Excerpted text:

>>>>>

Friday, January 22, 2016

What I Read in February 2015 Part VII ...

What I Read in February 2015 Part VII ...

Death Comes to London by Catherine Lloyd-- Regency Mystery
Death Comes to London (Kurland St. Mary Mystery, #2)

Lucy Harrington is finally getting her chance to leave Kurland St. Mary and have a season in London. While her younger sister Anna stays with their uncle, the Earl, and is brought out by the Countess, Lucy will stay with her widowed friend Sophia and her mother. While Anna can make a splendid match, Lucy feels she is too old and plain to aim too high and will look more modestly for someone to suit her. Major Robert Kurland feels deserted by Lucy and overwhelmed with new responsibilities. When the Prince Regent summons Robert to London to honor him with a baronetcy, Robert's first wish is to refuse. His second is to throttle Lucy for bringing him to the Prince's attention. Off to London he goes, where he reunites with his old army friend Lieutenant Broughton. Broughton is selling out and turning to scientific pursuits as well as being on the hunt for a bride. His first choice is Penelope Chingford, Robert's ex-fiance! When Broughton sees Anna, Penelope is forgotten, causing an intense argument within the Broughton family. To make matters worse. Broughton's grandmother, the Dowager Countess, is engaged in a public feud with a former rival. When the Dowager Countess drops dead at Almack's no one is stunned. It's assumed the old lady died of a heart attack, but Robert isn't so sure. He believes she was murdered and engages Lucy's help to solve the mystery. The deeper they dig, the more secrets come out and when more people end up dead, it will take a combined effort of intelligence and modern science to solve the murder.

<<<<<

Given records:
>>>>>

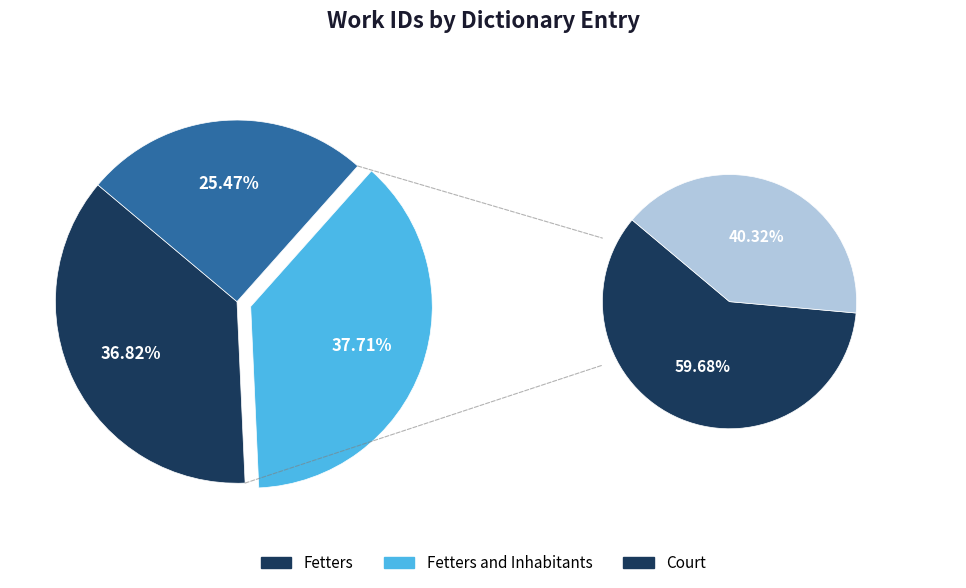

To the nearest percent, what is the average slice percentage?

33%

<<<<<
>>>>>

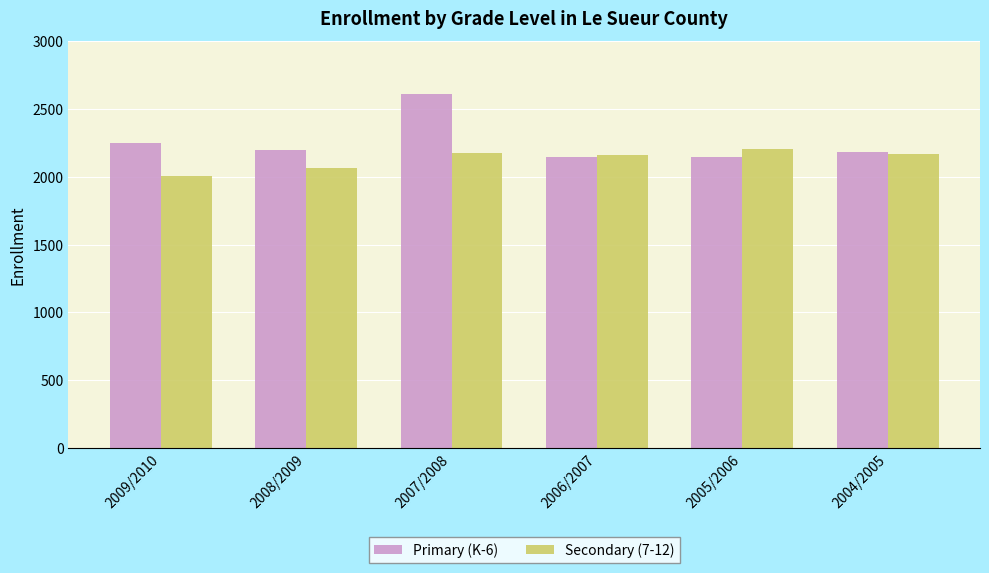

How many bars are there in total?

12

<<<<<

What to do:
a - In the book review, who is Lieutenant Broughton's first choice for a bride?
b - Pick up the review of Death Comes to London after its final sentence and keep writing it.
The lines have no connection to the book review.

Exercise responses:
a - Penelope Chingford, Robert's ex-fiancée.

b -
I enjoyed this story much more than the first one. The glittering world of the ton as told by Georgette Heyer is one of my favorite subjects to read about. Though the story is darker than a Heyer plot, the familiar characters are there in the background. The descriptive details were just enough to set the scene but not too many as to overpower the mystery. The murder happens within the first few chapters and the story keeps going from there. I wasn't quite as enthralled by the mystery as I was in the first book. I figured out about halfway through who the murderer was. They tipped their hand quickly and then made it glaringly obvious later. I don't know why Lucy didn't pick up on the clues earlier. Robert was blinded by friendship and red herrings. There were some secrets that surprised me. The subject matter wasn't that dark but all the deaths were a bit much. There's a bit too much about "modern" science vs. herbal lore and scientific study. Like Anna, I'm an animal lover and two scenes really disturbed me. The method of murder was a bit overkill. That plot is used too often (especially by Julian Fellows). Kudos to the author for actually doing research and understanding the method and how to prove it in 1817. The ending was so predictable that at least one or more of the characters should have known what would happen. It happens in every period mystery. The plot with Penelope Chingford just dies never to be brought up again. That needed some resolution. The relationship between Lucy and Robert really develops nicely. We get to see a softer side of him at times and a tender moment at the end is nice but then it ends.

The characters really make this novel. Lucy is a no-nonsense woman and she's very much a woman of her time and place. She claims she's managing but that just means she doesn't have airs or nerves or any of the silly womanly attributes women were supposed to have. She can take charge in a crisis. She's kind and caring and knows how to deal with people. Her dialogue with Robert is great. He's still crusty on the outside and clueless about women but Lucy forces him to rethink his opinions and accept that her silly ideas need to be considered. His respect for her grows and he comes to consider her a true friend. He has a long way to go before they end up happily ever after though. That was frustrating to read.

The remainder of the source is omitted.